Basically, ARPANET DDoS'd itself as more and more messages accumulated in a sort of feedback cycle.

The result was "a naturally propagating, globally contaminating effect," in the words of Peter Neumann, chief scientist at the SRI International Computer Science Laboratory.

In a sense, the effect was similar to a distributed denial of service attack, or DDoS, which occurs when a network is flooded with traffic from various sources to the point that it's unable to function normally. To be clear, the crash wasn't due to an actual attack, but a cascading series of technical failures. Still, it's an illustrative comparison.

ARPANET as of 1977. Image: Wikipedia

Basically, ARPANET DDoS'd itself as more and more messages accumulated in a sort of feedback cycle. Every status message was stamped with the highest priority code, so any other sort of message sent between nodes was ignored in favor of the junk status updates.

This also meant that any message sent to the nodes was ignored as well and thus it was impossible to deal with the problem remotely.

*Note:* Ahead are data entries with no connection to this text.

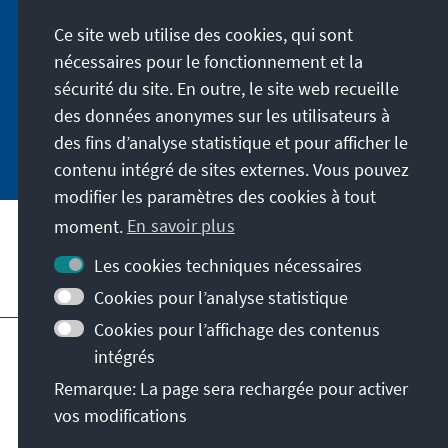
Konrad-Adenauer-Stiftung. Der Leiter Dr. Peter
Ce site web utilise des cookies, qui sont
Fischer-Bollin informiert Sie in unregelmäßigen
Abständen in aller Kürze über Themen, die wir
nécessaires pour le fonctionnement et la
für unsere nahe Zukunft für wichtig halten.
sécurité du site. En outre, le site web recueille
des données anonymes sur les utilisateurs à
Jetzt abonnieren
des fins d’analyse statistique et pour afficher le
contenu intégré de sites externes. Vous pouvez
modifier les paramètres des cookies à tout
moment.
En savoir plus
Les cookies techniques nécessaires
Visitez aussi
Cookies pour l’analyse statistique
Cookies pour l’affichage des contenus
Impressum
Protection des données
intégrés
Conditions d'utilisation
Remarque: La page sera rechargée pour activer
Déclaration d'accessibilité
Barriere melden
vos modifications
© Konrad-Adenauer-Stiftung e.V. 2026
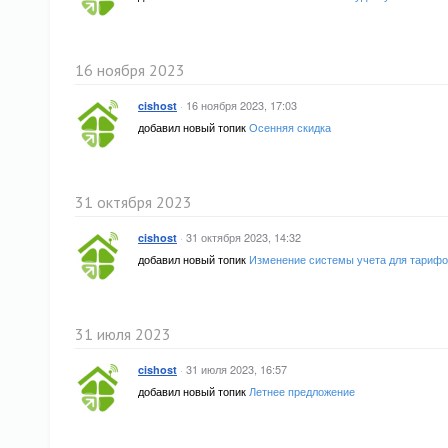
16 ноября 2023
·
16 ноября 2023, 17:03
cishost
добавил новый топик
Осенняя скидка
31 октября 2023
·
31 октября 2023, 14:32
cishost
добавил новый топик
Изменение системы учета для тарифо
31 июля 2023
·
31 июля 2023, 16:57
cishost
добавил новый топик
Летнее предложение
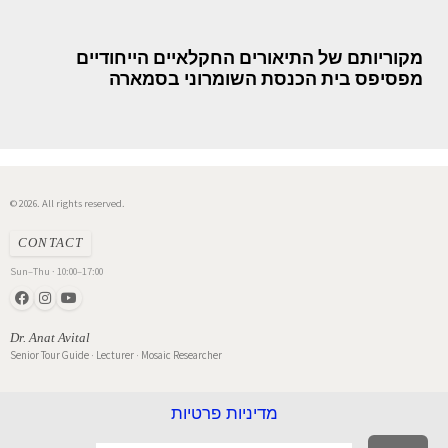
מקוריותם של התיאורים החקלאיים הייחודיים
מפסיפס בית הכנסת השומרוני בסמארה
© 2026. All rights reserved.
CONTACT
Sun–Thu · 10:00–17:00
Dr. Anat Avital
Senior Tour Guide · Lecturer · Mosaic Researcher
מדיניות פרטיות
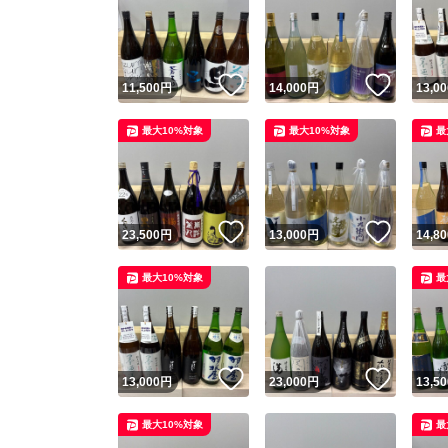
いいね！
いいね
11,500
円
14,000
円
13,00
最大10%対象
最大10%対象
最
いいね！
いいね
23,500
円
13,000
円
14,80
最大10%対象
最
いいね！
いいね
13,000
円
23,000
円
13,50
最大10%対象
最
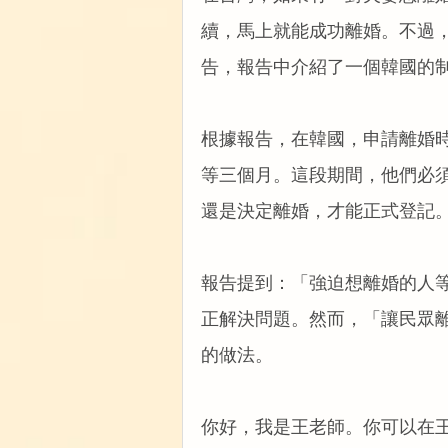
續，馬上就能成功離婚。不過
告，報告中介紹了一個韓國的
根據報告，在韓國，申請離婚
等三個月。這段期間，他們必
還是決定離婚，才能正式登記
報告提到：「強迫想離婚的人
正解決問題。然而，「讓民眾
的做法。
你好，我是王老師。你可以在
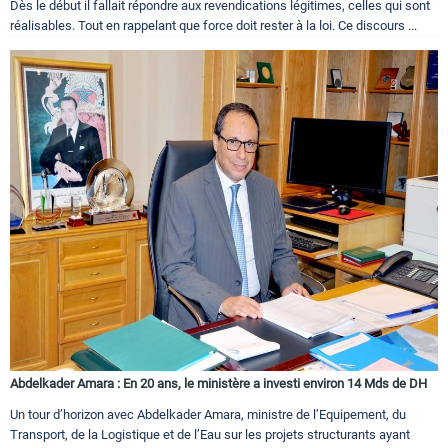
Dès le début il fallait répondre aux revendications légitimes, celles qui sont
réalisables. Tout en rappelant que force doit rester à la loi. Ce discours ...
Abdelkader Amara : En 20 ans, le ministère a investi environ 14 Mds de DH
Un tour d’horizon avec Abdelkader Amara, ministre de l’Equipement, du
Transport, de la Logistique et de l’Eau sur les projets structurants ayant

Every single node had to be shut down and restarted manually, and only then could the full network go back online.

If just a few IMPs were restarted, rather than every single one, the result was that the restarted IMP would receive a copy of the corrupted message from one of the nodes that wasn't restarted, and it would once again go down. There was some trial and error in fixing the problem.

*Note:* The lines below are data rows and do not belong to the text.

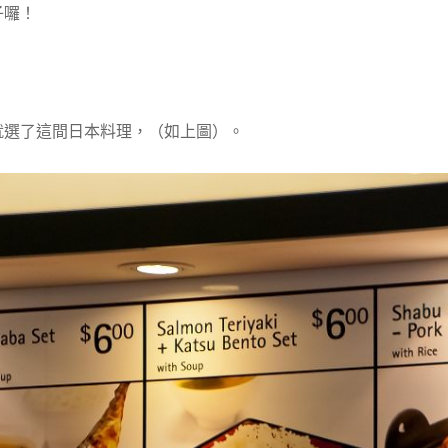
子囉！
就選了這間日本料理，（如上圖）。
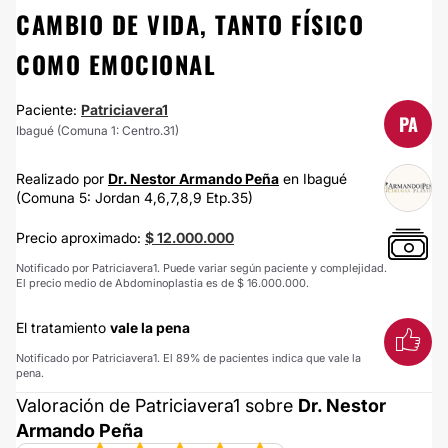
CAMBIO DE VIDA, TANTO FÍSICO
COMO EMOCIONAL
Paciente:
Patriciavera1
PA
Ibagué (Comuna 1: Centro.31)
Realizado por
Dr. Nestor Armando Peña
en Ibagué
(Comuna 5: Jordan 4,6,7,8,9 Etp.35)
Precio aproximado:
$ 12.000.000
Notificado por Patriciavera1. Puede variar según paciente y complejidad.
El precio medio de Abdominoplastia es de $ 16.000.000.
El tratamiento
vale la pena
Notificado por Patriciavera1. El 89% de pacientes indica que vale la
pena.
Valoración de Patriciavera1 sobre
Dr. Nestor
Armando Peña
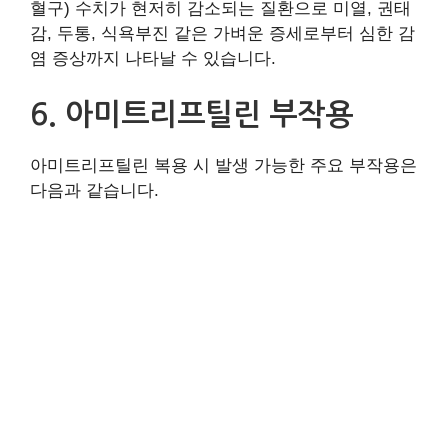
혈구) 수치가 현저히 감소되는 질환으로 미열, 권태
감, 두통, 식욕부진 같은 가벼운 증세로부터 심한 감
염 증상까지 나타날 수 있습니다.
6. 아미트리프틸린 부작용
아미트리프틸린 복용 시 발생 가능한 주요 부작용은
다음과 같습니다.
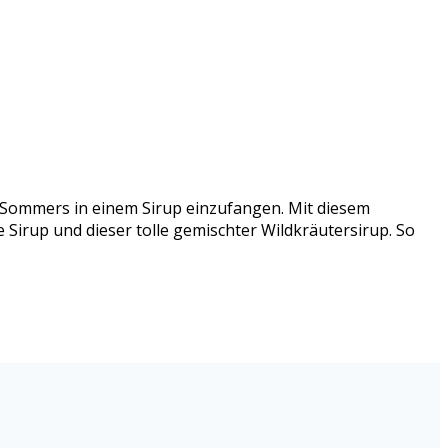
s Sommers in einem Sirup einzufangen. Mit diesem
 Sirup und dieser tolle gemischter Wildkräutersirup. So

The IMPs supporting the 1980 ARPANET actually had an onboard system for finding bit-dropping errors, but they'd all been deactivated, according to a subsequent report published in SIGSOFT Software Engineering Notes.

Bit dropping was usually a "spurious" occurrence and a detection meant having to restart individual IMPs manually, so it didn't seem worth the trouble, at least until that bit dropping fouled a timestamp such that the entire network collapsed. The next generation of IMP took care of the problem by including a new "loader/dumper" fault state that could be controlled off-site.

The easiest fix suggested in the SIGSOFT report is almost comically simple. When the faulty garbage collection utility checked message timestamps, it calculated "later" using a greater-than-or-equals sign, rather than a plain greater-than sign, thus allowing a whole bunch of messages to effectively share a timestamp and flood the network. Hindsight, eh?